### What is expected
Reproduce exactly, from the line containing "left elbow: (194, 545)", every line down to the end of the data below.

### Excerpted data
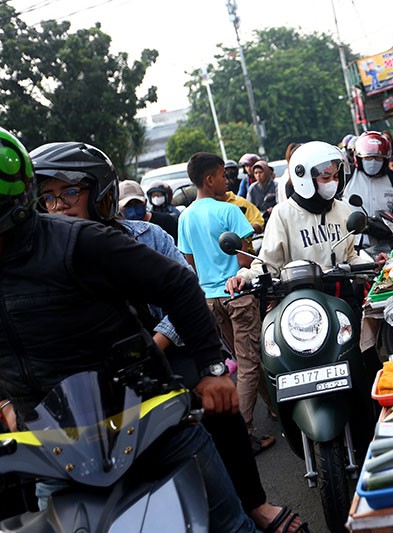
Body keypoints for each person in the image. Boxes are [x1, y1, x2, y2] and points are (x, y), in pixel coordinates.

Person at [32, 141, 306, 532]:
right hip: (90, 389)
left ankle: (254, 502)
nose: (59, 206)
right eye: (48, 198)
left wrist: (162, 349)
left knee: (221, 403)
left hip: (165, 354)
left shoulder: (146, 237)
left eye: (70, 192)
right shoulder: (37, 261)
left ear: (100, 194)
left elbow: (184, 293)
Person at [177, 152, 273, 456]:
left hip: (210, 300)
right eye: (222, 175)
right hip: (239, 296)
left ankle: (275, 407)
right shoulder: (230, 212)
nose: (227, 181)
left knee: (248, 360)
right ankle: (242, 435)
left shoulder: (184, 218)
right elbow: (246, 261)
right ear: (209, 179)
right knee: (248, 364)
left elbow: (188, 263)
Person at [226, 141, 369, 288]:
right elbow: (268, 265)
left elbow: (351, 257)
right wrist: (244, 277)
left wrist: (375, 266)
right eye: (326, 178)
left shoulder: (341, 209)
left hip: (342, 294)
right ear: (304, 178)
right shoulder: (283, 214)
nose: (332, 182)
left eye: (336, 177)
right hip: (302, 298)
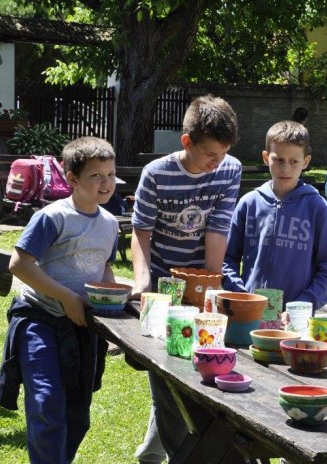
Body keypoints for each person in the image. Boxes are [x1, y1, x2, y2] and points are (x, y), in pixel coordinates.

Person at [130, 94, 240, 464]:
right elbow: (141, 232)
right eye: (210, 153)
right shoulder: (156, 174)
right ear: (187, 142)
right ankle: (178, 453)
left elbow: (218, 227)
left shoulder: (229, 169)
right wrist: (143, 283)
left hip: (201, 278)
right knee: (168, 367)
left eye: (223, 153)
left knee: (198, 368)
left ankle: (154, 451)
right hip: (163, 281)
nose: (217, 162)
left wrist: (210, 290)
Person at [0, 136, 119, 463]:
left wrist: (113, 297)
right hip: (40, 320)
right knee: (47, 404)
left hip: (82, 329)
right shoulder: (53, 217)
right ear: (73, 179)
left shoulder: (110, 225)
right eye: (96, 175)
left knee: (77, 415)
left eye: (110, 174)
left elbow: (104, 268)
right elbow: (19, 264)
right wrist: (66, 297)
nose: (105, 183)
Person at [222, 120, 327, 311]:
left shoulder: (317, 208)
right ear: (265, 157)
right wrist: (237, 292)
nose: (285, 169)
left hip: (296, 318)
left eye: (294, 161)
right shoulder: (248, 204)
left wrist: (305, 303)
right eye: (278, 160)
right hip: (248, 311)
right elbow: (227, 258)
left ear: (306, 162)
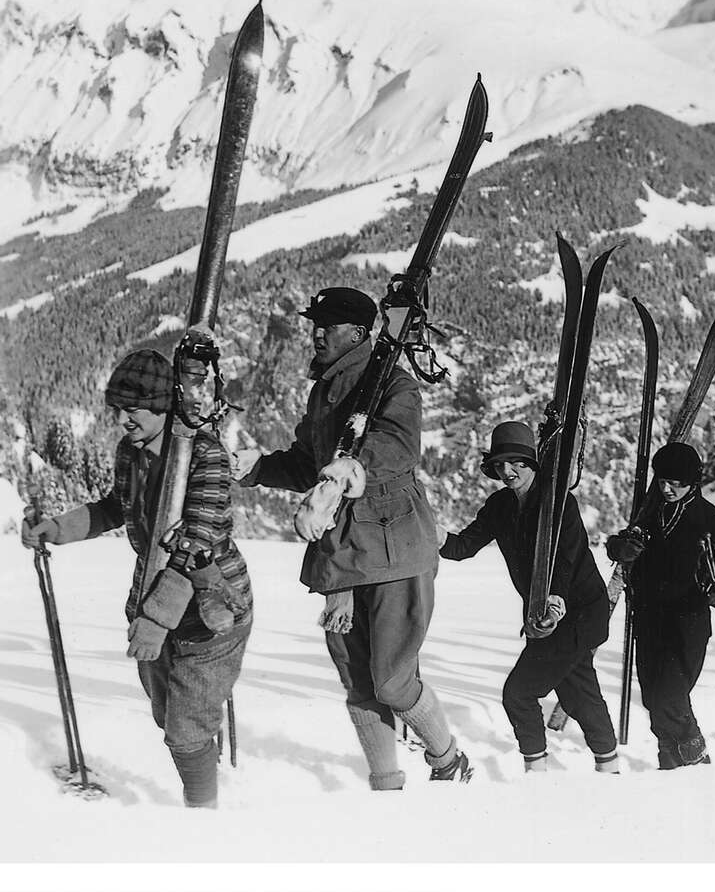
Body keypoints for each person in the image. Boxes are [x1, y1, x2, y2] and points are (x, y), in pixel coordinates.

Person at [234, 287, 469, 788]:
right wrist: (256, 468)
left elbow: (399, 446)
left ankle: (448, 760)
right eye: (314, 324)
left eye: (328, 326)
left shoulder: (393, 384)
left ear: (360, 334)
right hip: (341, 558)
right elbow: (307, 463)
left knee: (391, 680)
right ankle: (385, 786)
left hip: (393, 549)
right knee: (358, 682)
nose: (316, 334)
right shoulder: (325, 391)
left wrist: (352, 469)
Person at [21, 349, 252, 808]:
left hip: (212, 606)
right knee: (168, 714)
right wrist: (61, 528)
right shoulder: (132, 453)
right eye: (119, 409)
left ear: (164, 405)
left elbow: (194, 545)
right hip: (152, 597)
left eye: (135, 409)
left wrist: (156, 620)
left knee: (184, 731)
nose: (124, 419)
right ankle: (204, 759)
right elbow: (115, 507)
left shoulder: (203, 454)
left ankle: (204, 815)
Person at [440, 421, 619, 773]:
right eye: (500, 465)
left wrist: (555, 599)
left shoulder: (557, 503)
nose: (508, 471)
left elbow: (566, 557)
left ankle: (537, 773)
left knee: (519, 693)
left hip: (577, 611)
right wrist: (428, 533)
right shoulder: (499, 506)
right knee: (578, 690)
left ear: (532, 462)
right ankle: (608, 766)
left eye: (517, 462)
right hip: (544, 616)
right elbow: (462, 547)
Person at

### Exercise result
left elbow: (194, 545)
right hip: (152, 597)
left eye: (135, 409)
left wrist: (156, 620)
left knee: (184, 731)
nose: (124, 419)
right ankle: (204, 759)
right elbow: (115, 507)
left shoulder: (203, 454)
left ankle: (204, 815)
Person at [440, 421, 619, 773]:
right eye: (500, 465)
left wrist: (555, 599)
left shoulder: (557, 503)
nose: (508, 471)
left elbow: (566, 557)
left ankle: (537, 773)
left knee: (519, 693)
left hip: (577, 611)
right wrist: (428, 533)
right shoulder: (499, 506)
right knee: (578, 690)
left ear: (532, 462)
right ankle: (608, 766)
left eye: (517, 462)
right hip: (544, 616)
right elbow: (462, 547)
Person at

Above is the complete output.